╭─ Material for the task

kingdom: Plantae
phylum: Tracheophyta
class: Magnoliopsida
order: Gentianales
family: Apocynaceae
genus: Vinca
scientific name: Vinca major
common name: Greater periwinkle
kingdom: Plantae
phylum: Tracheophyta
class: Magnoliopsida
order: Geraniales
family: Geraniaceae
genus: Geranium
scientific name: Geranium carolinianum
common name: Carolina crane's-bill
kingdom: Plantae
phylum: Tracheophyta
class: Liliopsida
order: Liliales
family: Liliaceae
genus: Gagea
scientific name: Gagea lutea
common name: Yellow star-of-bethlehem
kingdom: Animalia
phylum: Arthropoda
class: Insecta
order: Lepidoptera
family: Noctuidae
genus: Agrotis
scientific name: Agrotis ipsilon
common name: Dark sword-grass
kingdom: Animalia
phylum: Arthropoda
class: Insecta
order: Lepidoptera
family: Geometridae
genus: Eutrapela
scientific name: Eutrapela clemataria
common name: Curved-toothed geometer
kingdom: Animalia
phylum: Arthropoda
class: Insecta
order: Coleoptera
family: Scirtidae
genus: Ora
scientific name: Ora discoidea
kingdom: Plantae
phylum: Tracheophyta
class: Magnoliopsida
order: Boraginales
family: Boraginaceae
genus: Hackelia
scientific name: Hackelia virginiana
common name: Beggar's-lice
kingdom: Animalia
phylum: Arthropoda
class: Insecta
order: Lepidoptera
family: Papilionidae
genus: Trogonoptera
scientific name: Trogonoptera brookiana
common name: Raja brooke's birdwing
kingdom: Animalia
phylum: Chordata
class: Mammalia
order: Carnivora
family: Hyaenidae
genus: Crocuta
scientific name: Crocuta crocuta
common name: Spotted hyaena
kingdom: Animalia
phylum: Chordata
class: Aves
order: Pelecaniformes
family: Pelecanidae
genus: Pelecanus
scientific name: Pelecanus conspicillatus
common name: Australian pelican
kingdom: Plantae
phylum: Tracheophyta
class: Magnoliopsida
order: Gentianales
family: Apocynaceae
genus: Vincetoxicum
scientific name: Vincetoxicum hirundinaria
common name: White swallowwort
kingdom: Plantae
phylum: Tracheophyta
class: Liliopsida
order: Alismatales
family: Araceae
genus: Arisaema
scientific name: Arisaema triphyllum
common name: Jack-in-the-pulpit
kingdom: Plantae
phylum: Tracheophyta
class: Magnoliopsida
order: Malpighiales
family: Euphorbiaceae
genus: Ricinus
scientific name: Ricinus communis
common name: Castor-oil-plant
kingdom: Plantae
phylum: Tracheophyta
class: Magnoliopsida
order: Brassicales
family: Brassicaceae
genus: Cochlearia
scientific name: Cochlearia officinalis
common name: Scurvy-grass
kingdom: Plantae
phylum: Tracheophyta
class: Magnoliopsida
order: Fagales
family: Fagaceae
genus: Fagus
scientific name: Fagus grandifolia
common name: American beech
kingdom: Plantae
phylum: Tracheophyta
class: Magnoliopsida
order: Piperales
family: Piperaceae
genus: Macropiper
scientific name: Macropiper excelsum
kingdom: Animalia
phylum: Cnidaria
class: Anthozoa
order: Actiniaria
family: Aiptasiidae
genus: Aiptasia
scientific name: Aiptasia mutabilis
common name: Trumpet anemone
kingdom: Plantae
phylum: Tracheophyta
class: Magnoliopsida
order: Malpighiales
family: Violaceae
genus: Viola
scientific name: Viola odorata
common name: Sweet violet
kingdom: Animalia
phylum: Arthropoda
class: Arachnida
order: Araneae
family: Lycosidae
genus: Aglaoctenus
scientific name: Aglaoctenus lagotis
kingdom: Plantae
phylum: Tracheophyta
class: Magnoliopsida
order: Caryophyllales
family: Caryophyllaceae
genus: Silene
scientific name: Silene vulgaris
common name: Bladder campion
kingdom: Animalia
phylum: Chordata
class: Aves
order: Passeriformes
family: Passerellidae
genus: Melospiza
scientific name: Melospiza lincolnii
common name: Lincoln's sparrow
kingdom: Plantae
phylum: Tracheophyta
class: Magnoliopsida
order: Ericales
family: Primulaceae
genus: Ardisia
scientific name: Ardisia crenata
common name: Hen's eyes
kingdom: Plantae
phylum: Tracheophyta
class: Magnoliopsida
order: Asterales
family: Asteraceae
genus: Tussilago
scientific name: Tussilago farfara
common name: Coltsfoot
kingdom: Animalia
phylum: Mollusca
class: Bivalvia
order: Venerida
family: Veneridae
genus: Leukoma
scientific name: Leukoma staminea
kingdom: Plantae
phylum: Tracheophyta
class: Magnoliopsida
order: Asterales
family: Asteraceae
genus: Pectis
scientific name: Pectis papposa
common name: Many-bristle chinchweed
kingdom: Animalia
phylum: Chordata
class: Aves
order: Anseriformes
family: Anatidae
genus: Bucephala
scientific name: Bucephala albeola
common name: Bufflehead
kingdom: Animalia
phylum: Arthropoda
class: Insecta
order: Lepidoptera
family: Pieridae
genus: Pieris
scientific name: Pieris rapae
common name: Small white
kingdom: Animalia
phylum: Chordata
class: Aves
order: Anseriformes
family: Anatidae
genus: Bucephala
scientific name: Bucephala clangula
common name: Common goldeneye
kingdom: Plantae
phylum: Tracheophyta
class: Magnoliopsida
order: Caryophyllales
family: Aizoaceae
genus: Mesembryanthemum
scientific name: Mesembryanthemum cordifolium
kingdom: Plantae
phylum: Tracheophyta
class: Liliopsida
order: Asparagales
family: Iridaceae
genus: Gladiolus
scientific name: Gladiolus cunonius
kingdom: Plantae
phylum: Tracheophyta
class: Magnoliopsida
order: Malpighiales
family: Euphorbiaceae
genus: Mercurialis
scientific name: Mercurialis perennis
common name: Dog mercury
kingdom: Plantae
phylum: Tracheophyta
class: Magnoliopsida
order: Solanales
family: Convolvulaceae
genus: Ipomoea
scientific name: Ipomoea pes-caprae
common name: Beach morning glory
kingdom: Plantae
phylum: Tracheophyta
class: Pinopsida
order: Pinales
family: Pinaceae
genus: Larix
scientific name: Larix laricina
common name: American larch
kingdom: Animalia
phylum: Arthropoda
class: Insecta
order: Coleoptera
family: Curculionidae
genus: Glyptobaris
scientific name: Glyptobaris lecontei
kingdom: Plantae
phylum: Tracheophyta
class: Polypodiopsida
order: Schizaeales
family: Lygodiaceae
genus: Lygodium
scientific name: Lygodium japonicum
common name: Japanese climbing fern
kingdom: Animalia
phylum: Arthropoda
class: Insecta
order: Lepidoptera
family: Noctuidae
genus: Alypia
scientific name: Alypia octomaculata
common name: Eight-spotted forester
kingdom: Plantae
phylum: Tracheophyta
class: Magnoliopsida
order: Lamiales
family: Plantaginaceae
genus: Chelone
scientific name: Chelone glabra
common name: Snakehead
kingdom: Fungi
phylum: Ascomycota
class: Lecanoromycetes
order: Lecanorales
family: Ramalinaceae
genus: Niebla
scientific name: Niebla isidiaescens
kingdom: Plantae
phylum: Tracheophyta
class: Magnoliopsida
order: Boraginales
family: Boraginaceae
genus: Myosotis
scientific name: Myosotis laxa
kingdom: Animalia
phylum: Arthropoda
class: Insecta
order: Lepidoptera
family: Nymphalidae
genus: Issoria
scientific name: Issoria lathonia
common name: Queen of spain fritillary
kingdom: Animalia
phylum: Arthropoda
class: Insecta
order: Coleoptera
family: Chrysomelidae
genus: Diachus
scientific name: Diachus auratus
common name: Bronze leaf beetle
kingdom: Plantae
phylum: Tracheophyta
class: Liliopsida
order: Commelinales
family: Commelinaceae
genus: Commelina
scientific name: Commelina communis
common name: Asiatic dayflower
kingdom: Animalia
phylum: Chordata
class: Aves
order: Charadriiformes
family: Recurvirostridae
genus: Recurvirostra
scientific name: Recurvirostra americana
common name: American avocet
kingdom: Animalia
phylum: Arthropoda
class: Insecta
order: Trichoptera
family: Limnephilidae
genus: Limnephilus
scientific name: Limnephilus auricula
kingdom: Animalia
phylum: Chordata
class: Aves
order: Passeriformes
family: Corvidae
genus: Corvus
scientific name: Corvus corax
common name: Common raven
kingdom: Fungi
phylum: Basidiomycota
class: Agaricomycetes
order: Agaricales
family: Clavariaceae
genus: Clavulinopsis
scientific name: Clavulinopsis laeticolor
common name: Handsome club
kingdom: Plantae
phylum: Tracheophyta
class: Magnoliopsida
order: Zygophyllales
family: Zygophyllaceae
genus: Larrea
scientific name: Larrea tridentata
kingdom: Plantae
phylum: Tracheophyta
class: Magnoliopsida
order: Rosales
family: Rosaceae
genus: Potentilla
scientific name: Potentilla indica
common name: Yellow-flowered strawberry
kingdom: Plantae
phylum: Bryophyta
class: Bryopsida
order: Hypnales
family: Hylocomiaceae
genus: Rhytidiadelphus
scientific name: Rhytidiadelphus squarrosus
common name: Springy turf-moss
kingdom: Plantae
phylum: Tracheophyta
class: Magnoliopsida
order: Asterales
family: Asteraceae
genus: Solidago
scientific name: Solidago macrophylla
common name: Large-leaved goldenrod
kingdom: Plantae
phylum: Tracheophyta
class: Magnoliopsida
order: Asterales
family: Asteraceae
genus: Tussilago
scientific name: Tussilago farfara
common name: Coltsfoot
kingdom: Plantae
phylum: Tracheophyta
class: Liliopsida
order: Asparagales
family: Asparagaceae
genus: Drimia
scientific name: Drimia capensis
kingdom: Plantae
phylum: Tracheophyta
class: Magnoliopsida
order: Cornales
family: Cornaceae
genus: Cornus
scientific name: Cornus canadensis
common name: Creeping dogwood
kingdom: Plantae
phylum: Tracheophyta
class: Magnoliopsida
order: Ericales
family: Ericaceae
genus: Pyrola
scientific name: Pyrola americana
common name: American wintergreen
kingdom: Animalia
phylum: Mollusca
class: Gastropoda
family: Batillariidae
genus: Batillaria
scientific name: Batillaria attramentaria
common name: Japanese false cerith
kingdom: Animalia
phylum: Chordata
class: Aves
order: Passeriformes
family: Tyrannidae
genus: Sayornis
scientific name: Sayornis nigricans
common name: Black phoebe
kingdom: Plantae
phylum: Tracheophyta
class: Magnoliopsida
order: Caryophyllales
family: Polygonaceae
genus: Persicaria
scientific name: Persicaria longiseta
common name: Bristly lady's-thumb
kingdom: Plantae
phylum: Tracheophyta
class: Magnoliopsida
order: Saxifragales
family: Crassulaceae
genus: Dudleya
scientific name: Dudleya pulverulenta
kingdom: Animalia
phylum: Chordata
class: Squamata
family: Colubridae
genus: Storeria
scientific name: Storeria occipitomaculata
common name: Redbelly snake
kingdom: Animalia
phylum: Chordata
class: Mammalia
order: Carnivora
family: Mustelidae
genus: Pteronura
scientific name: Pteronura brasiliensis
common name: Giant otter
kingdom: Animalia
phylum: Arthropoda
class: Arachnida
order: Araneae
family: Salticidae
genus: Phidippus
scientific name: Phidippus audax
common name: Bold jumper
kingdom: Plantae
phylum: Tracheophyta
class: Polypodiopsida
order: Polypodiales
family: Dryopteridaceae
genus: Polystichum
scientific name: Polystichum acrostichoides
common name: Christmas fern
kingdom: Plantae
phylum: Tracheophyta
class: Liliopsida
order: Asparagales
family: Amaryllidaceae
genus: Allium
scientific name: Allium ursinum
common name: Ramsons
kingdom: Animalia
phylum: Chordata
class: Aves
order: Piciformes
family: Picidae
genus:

╰─

Instruction: Copy the records again from the line that contains "class: Squamata" through the end of the records, substituting "everyday name" for "common name" and leaving all else unchanged.

Exercise response:
class: Squamata
family: Colubridae
genus: Storeria
scientific name: Storeria occipitomaculata
everyday name: Redbelly snake
kingdom: Animalia
phylum: Chordata
class: Mammalia
order: Carnivora
family: Mustelidae
genus: Pteronura
scientific name: Pteronura brasiliensis
everyday name: Giant otter
kingdom: Animalia
phylum: Arthropoda
class: Arachnida
order: Araneae
family: Salticidae
genus: Phidippus
scientific name: Phidippus audax
everyday name: Bold jumper
kingdom: Plantae
phylum: Tracheophyta
class: Polypodiopsida
order: Polypodiales
family: Dryopteridaceae
genus: Polystichum
scientific name: Polystichum acrostichoides
everyday name: Christmas fern
kingdom: Plantae
phylum: Tracheophyta
class: Liliopsida
order: Asparagales
family: Amaryllidaceae
genus: Allium
scientific name: Allium ursinum
everyday name: Ramsons
kingdom: Animalia
phylum: Chordata
class: Aves
order: Piciformes
family: Picidae
genus:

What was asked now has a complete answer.